The opinions expressed are mine and do not reflect the positions of the Peace Corps or the US government.

Thursday, January 9, 2014

Time

January 9 2014

My father, had he lived, would have been 98 today. Dad, my illegitimate father (his description, not mine, though I love it) will be 100 on February 2. Time. A cultural concept, I think - the way we view it, not the fact that it is.

I am trying to - not sure of what the words are. I've been told Swazis don't pay attention to time - that they are often late, and that's just how it is. Seems to be true a lot of the time (pun intended). For me it means changing how I perceive. A long, long time ago I learned that "It doesn't matter." That is, it doesn't matter if I'm here or elsewhere, wherever I am is a good place to be, and things will happen here. I seem to be relearning this lesson when it takes 5 - 6 hours to go the 40 miles round trip to town and back. Or to have work mostly stop for the 6 weeks of holidays. I focus on building relationships, on preparing for when work does start again. But it often feels as though I can't get there from here because before I start I have so many things that must be done.

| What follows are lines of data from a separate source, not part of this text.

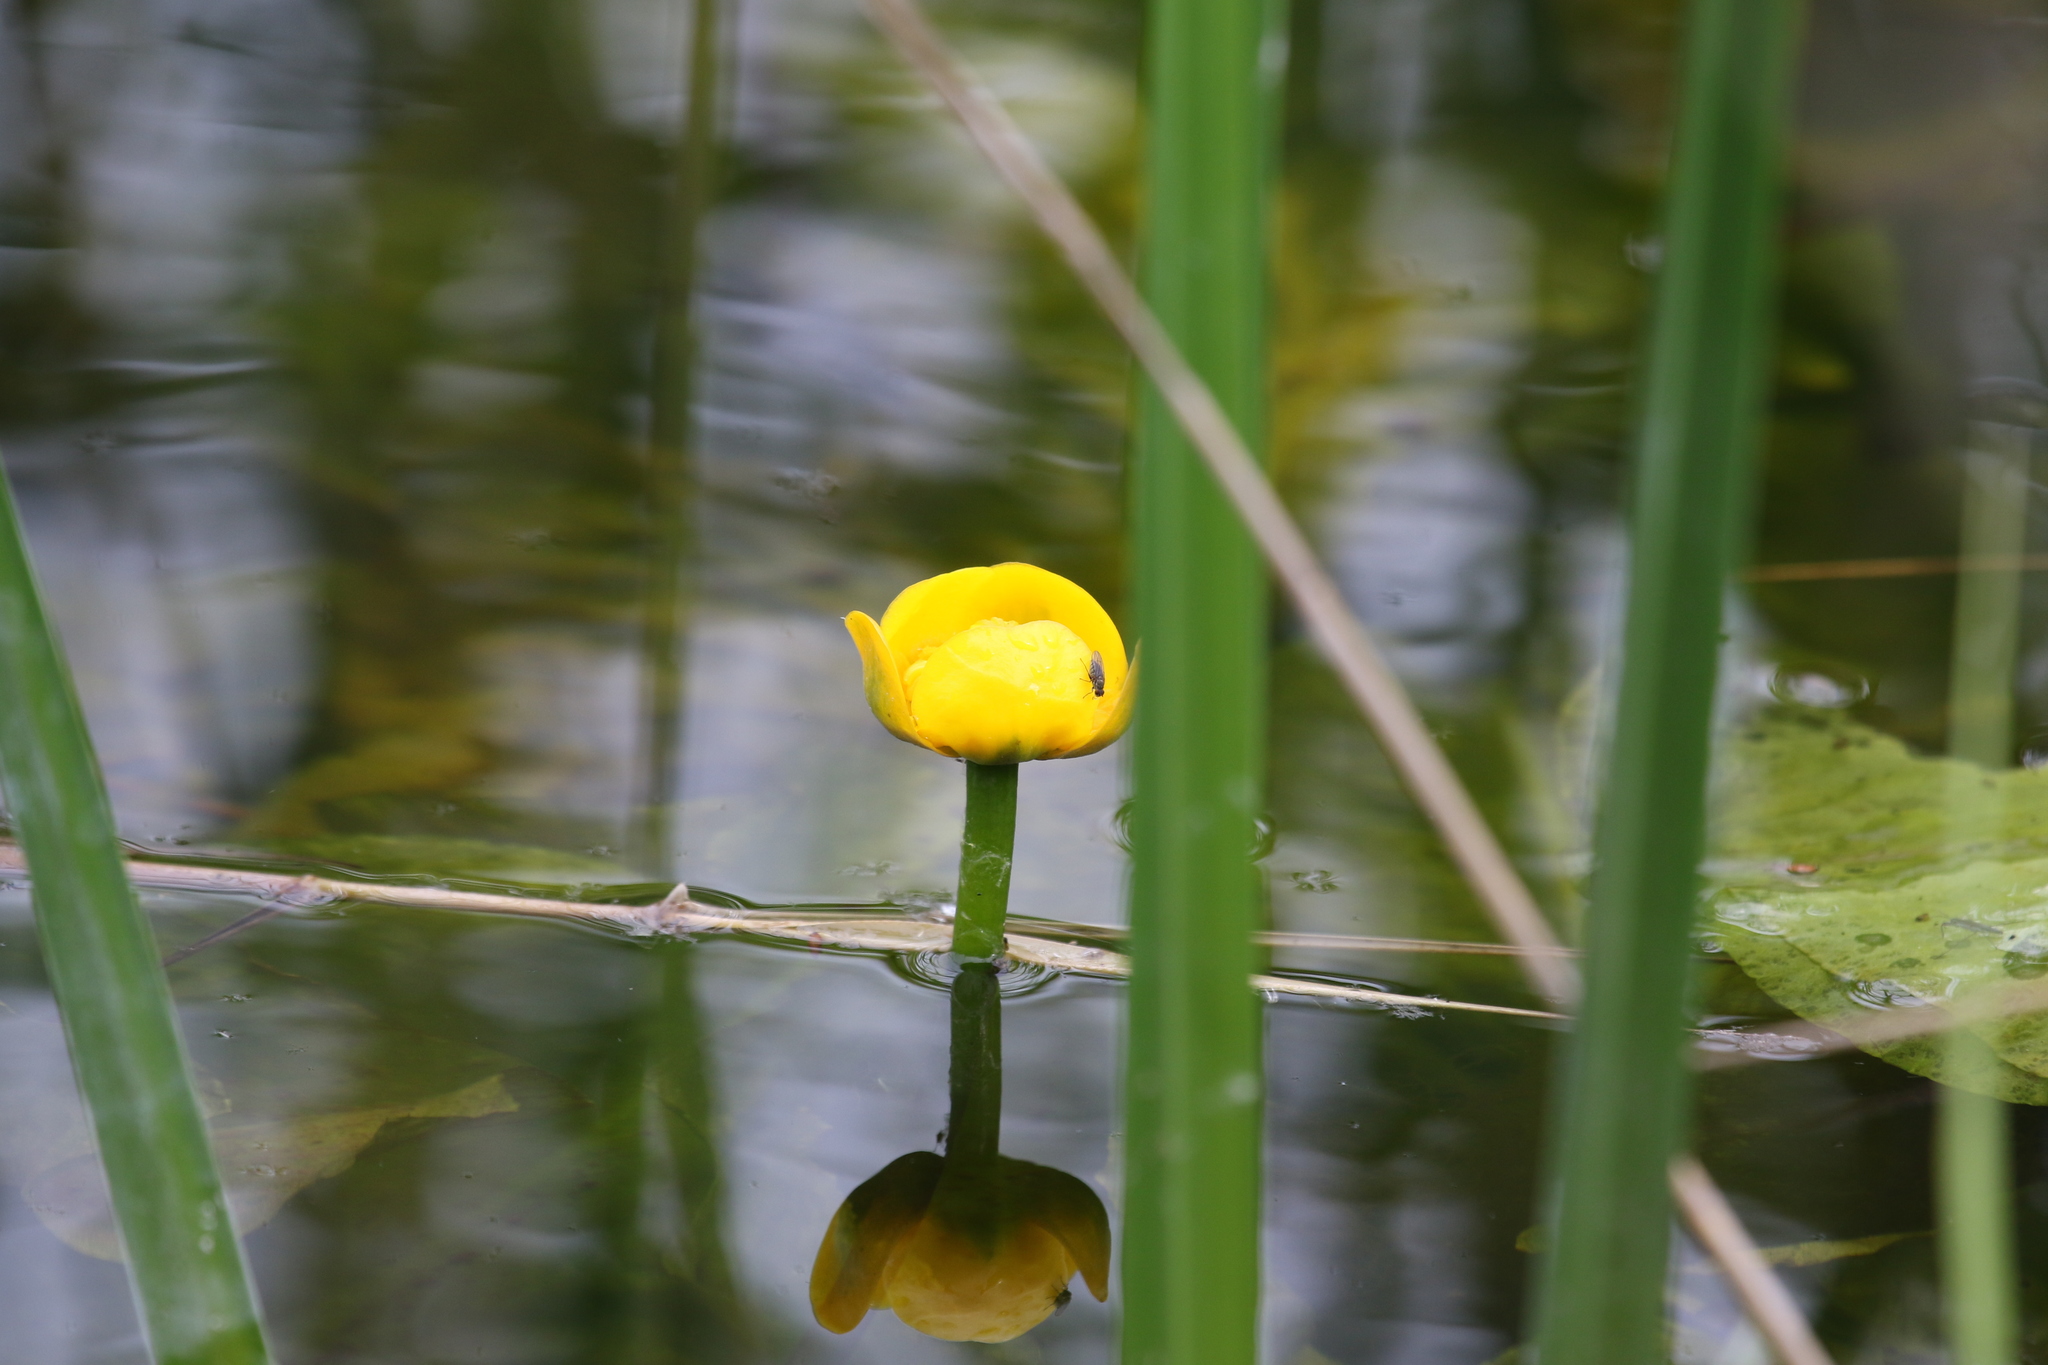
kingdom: Plantae
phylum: Tracheophyta
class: Magnoliopsida
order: Nymphaeales
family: Nymphaeaceae
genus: Nuphar
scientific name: Nuphar lutea
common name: Yellow water-lily
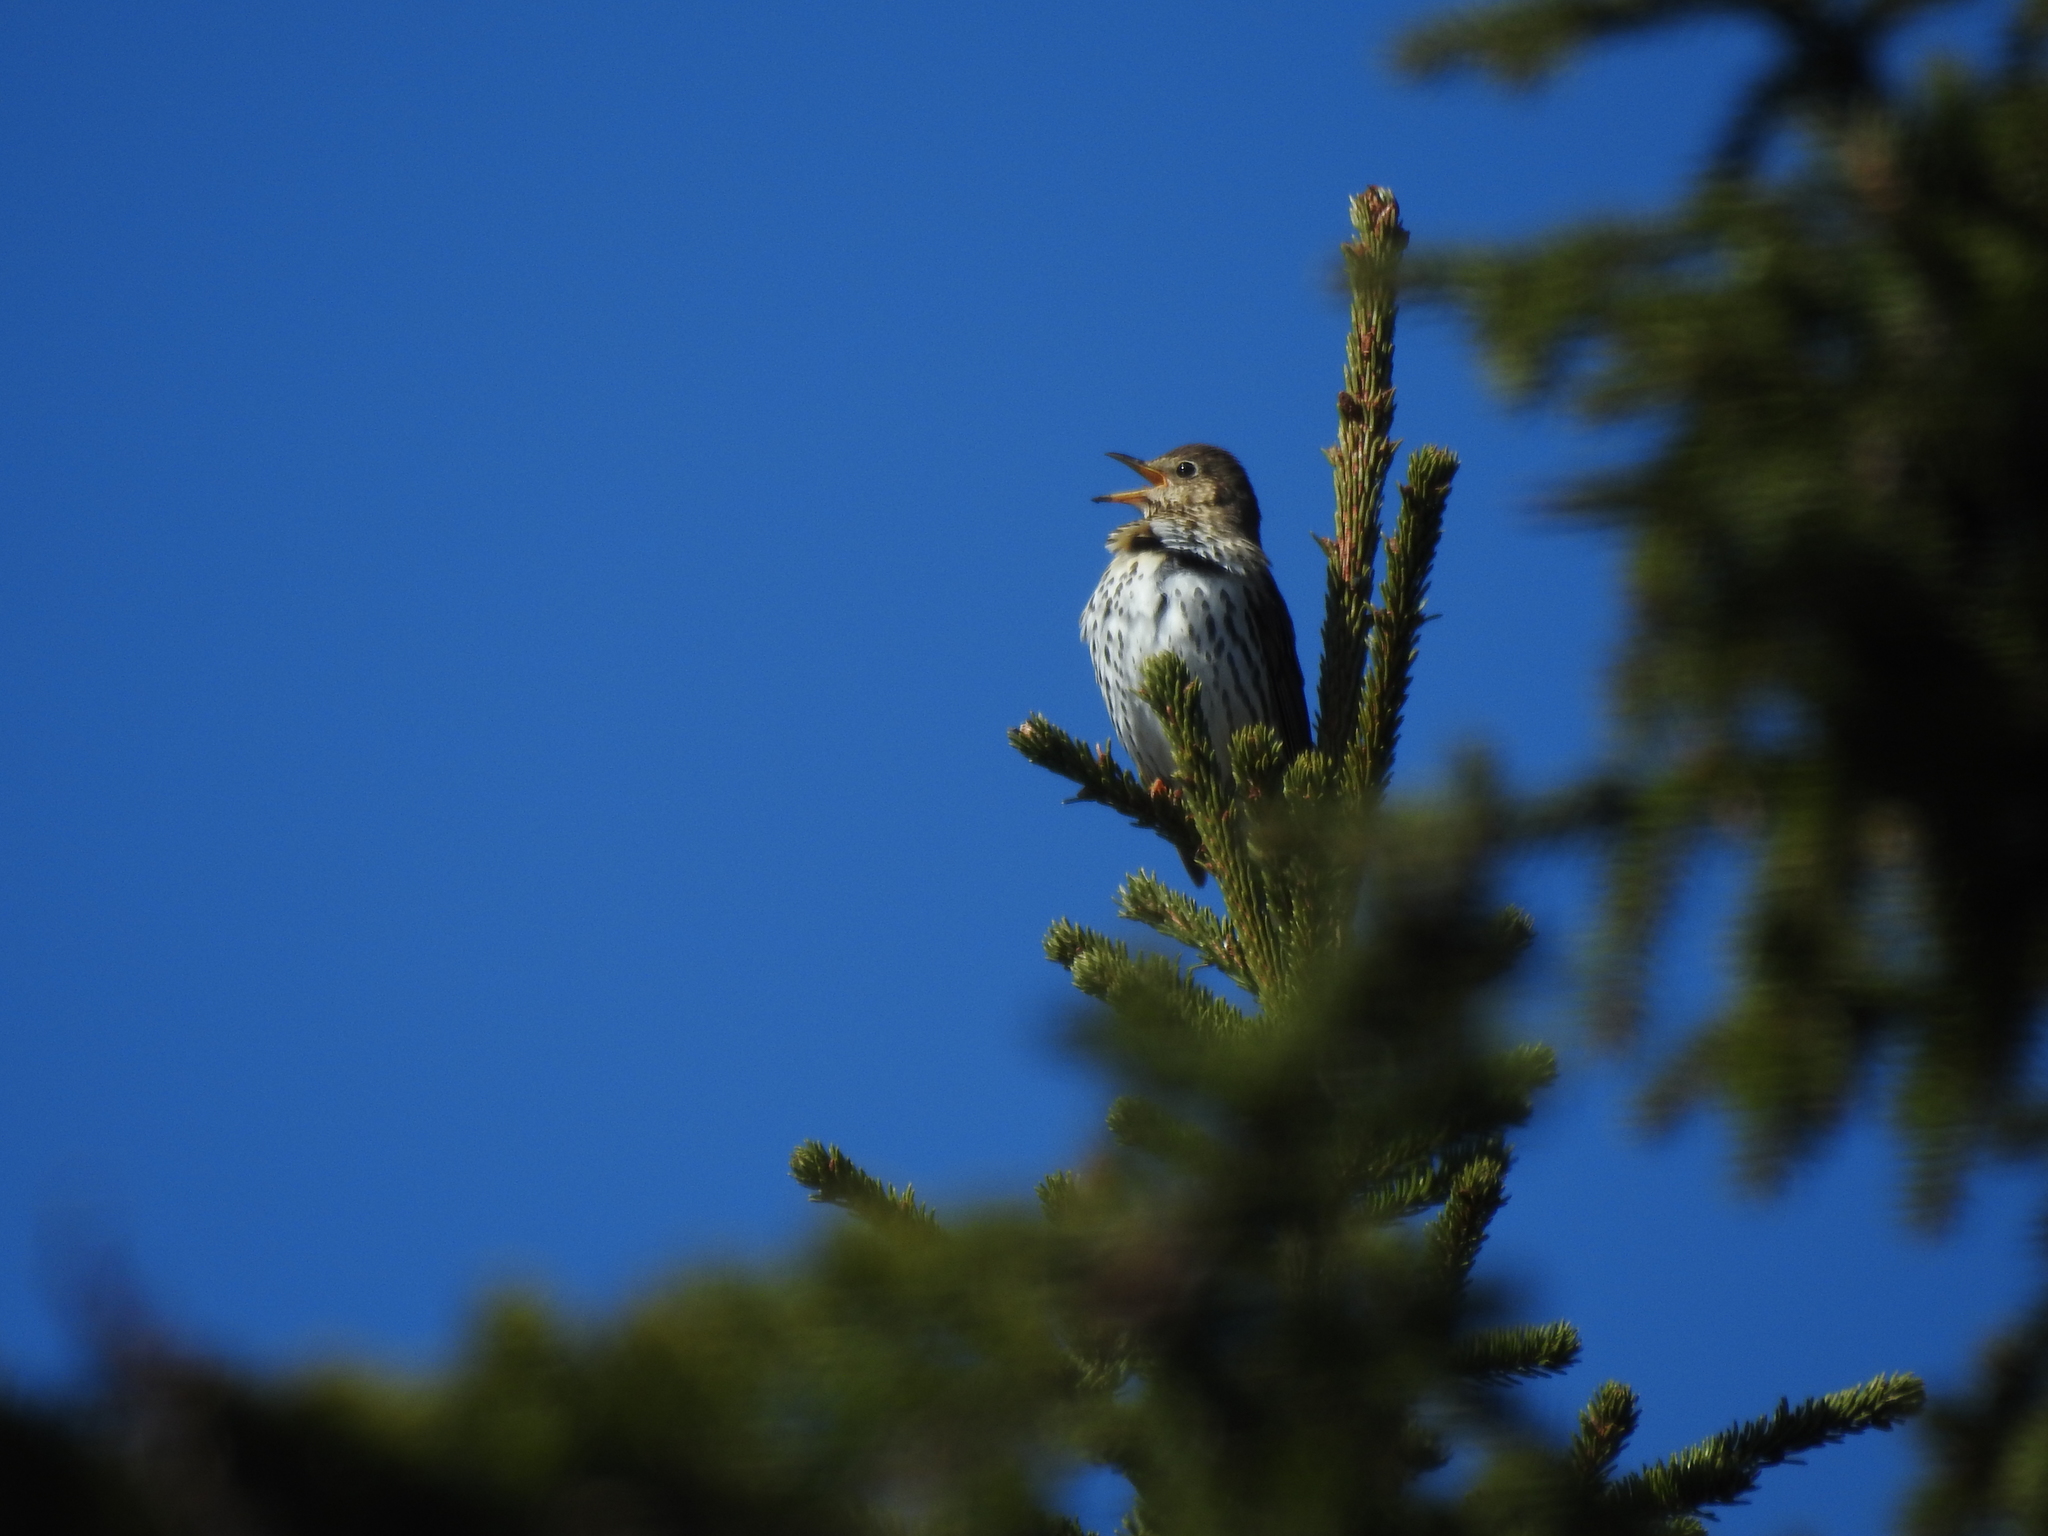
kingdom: Animalia
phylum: Chordata
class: Aves
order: Passeriformes
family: Turdidae
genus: Turdus
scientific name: Turdus philomelos
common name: Song thrush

We're human beings, not humans doing, so goes the now-trite saying. Living it is a different story. A woman who returned to the states before the end of her 2 years wrote that she wished she had learned to embrace rather than to cope. Oh. Yes. Whatever we focus on, whatever we feed, grows. So what am I feeding? The beauty around me, the warmth of the children's laughter, the sweet birdsong from my roof? The steps forward that seem to be baby steps, but are still going forward? Or some fanciful idea that if I were just elsewhere it would be so much easier? Another volunteer, early on, said we all have things that are easy and that are hard - and it's different things for each of us. All these lessons are so true at home as well as here. Maybe it's just that here there's time to notice, examine, process them.